Thursday, November 15, 2018

The oppressed and the oppressor

Yesterday I had the opportunity to walk from Bethlehem into Jerusalem. The issue with the walk was not that it was a long walk from the hotel in Bethlehem to Jerusalem. It was fairly short. The issue was the imposition of a military checkpoint at the border. Yes, Bethlehem is a suburb of Jerusalem, but there is a massive checkpoint involving turnstiles, several hundred yards of walking across neutral land, metal detectors, and passport control. We went at around 9:30 am and it took us about 30 minutes. For the 20,000 Palestinians who live in Bethlehem and work in Jerusalem, they would have to leave home around 5am to get to work by 8am. Everyone had to go through this one checkpoint walking. None could drive to work. This is only one of many constraints and demands Israel places on Palestinians who live and work amongst each other.



It is difficult to comprehend how oppressed these Palestinians feel by the Israeli government. They long for peace and freedom. Their crime, they are Palestinians who no longer have the right to live where they do. From their perspective the Palestinians have a clear reason to feel they are treated unjustly.




We were picked up on the other side of the checkpoint and driven by bus to the Holocaust museum. Two hours of pictures, films and articles about the oppression on the Jews by the Nazis. It was overwhelming to see the atrocities and injustice dealt the Jews. Millions killed in horrible ways. 20% were children. Their crime, they were Jews who no longer had a right to live where they do.


Today, we went to the West Wall of the Temple grounds in Old Jerusalem. It was a vibrant place with visitors coming from all over the world to pay respects. A bar-mitzvah was being celebrated with all of the traditional pomp and pageantry.




An interesting note our guide shared about the wall. Until 1967 it was called "the wailing wall." Israel was steep in lamenting loss of its land. It had lived in various forms of oppression for centuries. In 1967 the name was changed to "the West Wall." No longer must the Israeli Jews "wail." They had been given back control of Jerusalem.

Israeli Jews are no longer oppressed, but in the eyes of the Palestinians in the West Bank, they are the oppressors. How is it that a people so oppressed for such a long time can act as oppressors? What is it about the human condition that accommodates inflicting injustice on another person? What can break the cycles of people justifying oppressing others? It can't be that the oppressor was once oppressed.

This blog is not about the political conflict and complexity in Israel.
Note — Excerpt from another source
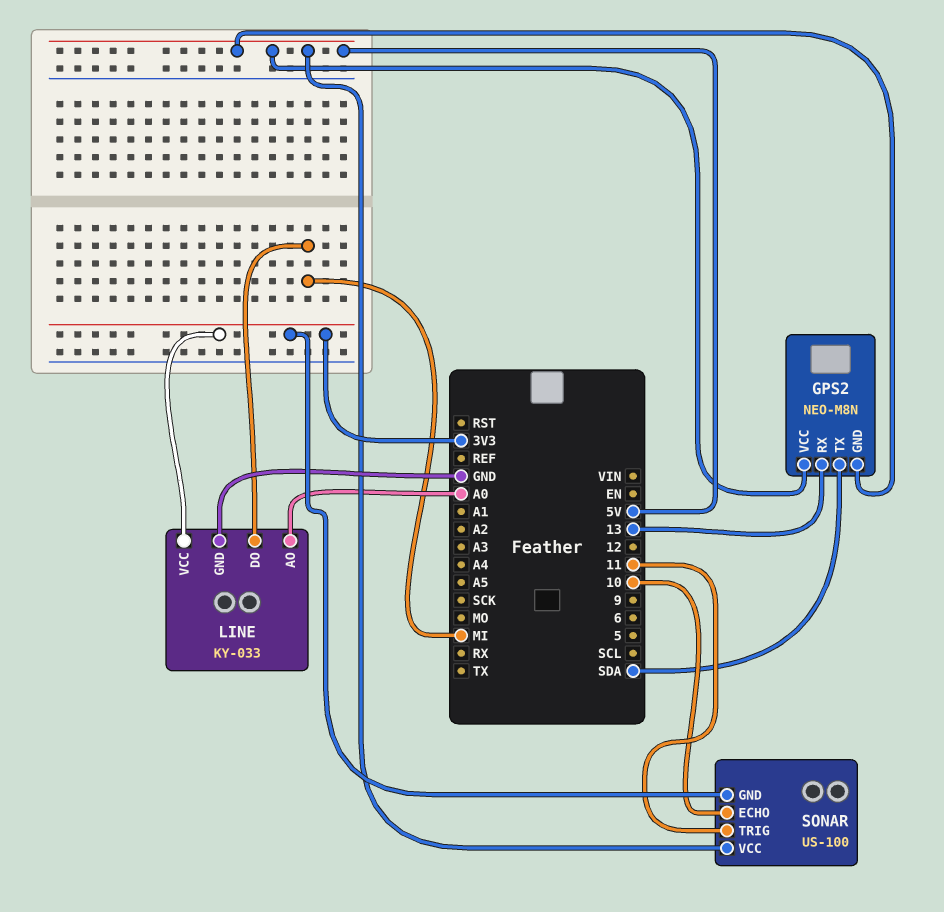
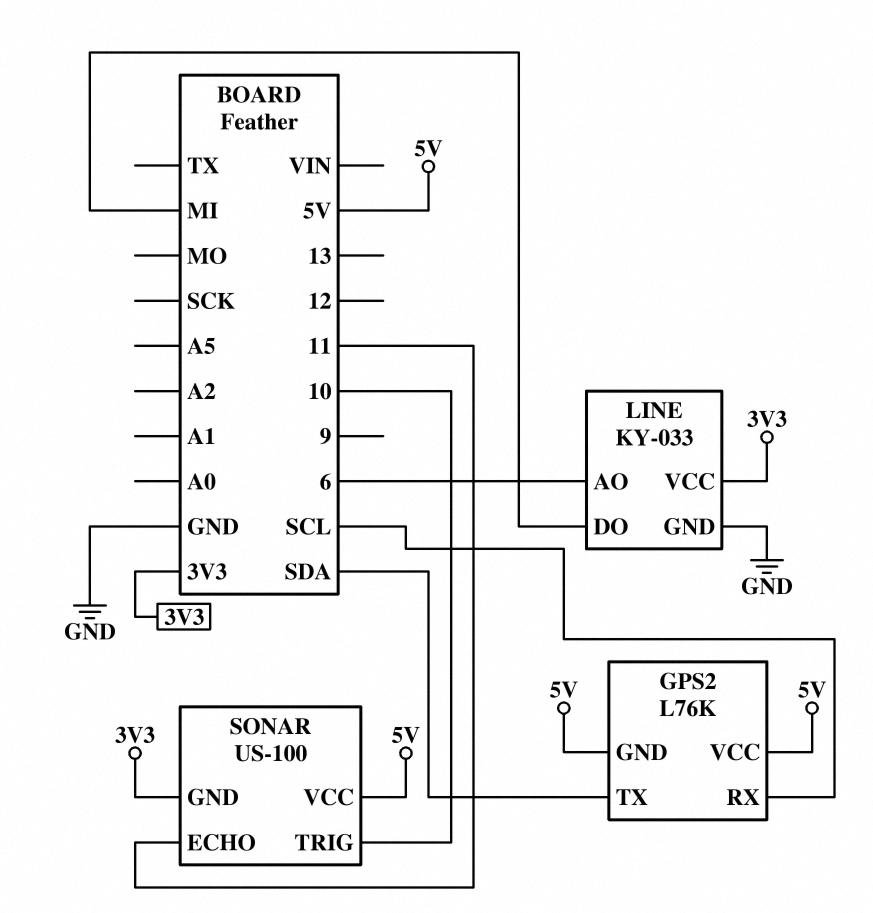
GPS2: NEO-M8N -> L76K
GPS2 pin RX: 13 -> SCL
LINE pin AO: A0 -> 6
SONAR pin ECHO: 10 -> 11
SONAR pin TRIG: 11 -> 10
Nor is it judgmental of the Jews. However, seeing this first hand raised profound questions about the psychological state of perpetrators and victims of oppression and injustice. One member of our travel group provided a keen insight. To what degree does an oppressor experience destructive influences on their soul? We easily understand the negative feelings of the oppressed, but maybe not as much when it comes to the oppressor.

Here are my thoughts. People can be oppressed and experience injustice in collective ways, such as nation state conflicts, and in a personal way, such losing a job because the boss doesn't like them. A sense of injustice can create a sense of victimization. This brings feelings of frustration, despair, and hate, among others. On the other hand, those who oppress and treat others unjustly are subject to an arrogance of superiority, some kind of sense they are right to do what they do. They generally operate in fear and anger as motives to justify their actions.

In either case the soul is in bondage to destructive forces. Nobody wins. Often the people feel this and wish to resolve the situation in a way that both can live in peace. However, it is in the political leaders interest to help perpetuate the victimization of the oppressed and the pride of the oppressor. There is lack of political will to solve the problems separating the two sides.

It is the Christians in Israel and Palestine who seek relationships across differences to build a collaborative framework for both to live together in harmony.

A question I am left with as I look specifically at Israel and Palestine and more broadly across history and into the future, is there a futility in thinking humans can break cycles of injustice and oppression without Christ dominating the souls of the leaders of both the oppressed and the oppressor? Can grace and forgiveness, which is necessary to bring peace out of injustice, flow from a fallen human nature?

The implications to this question are pervasive, and each of us can only answer it in our own soul.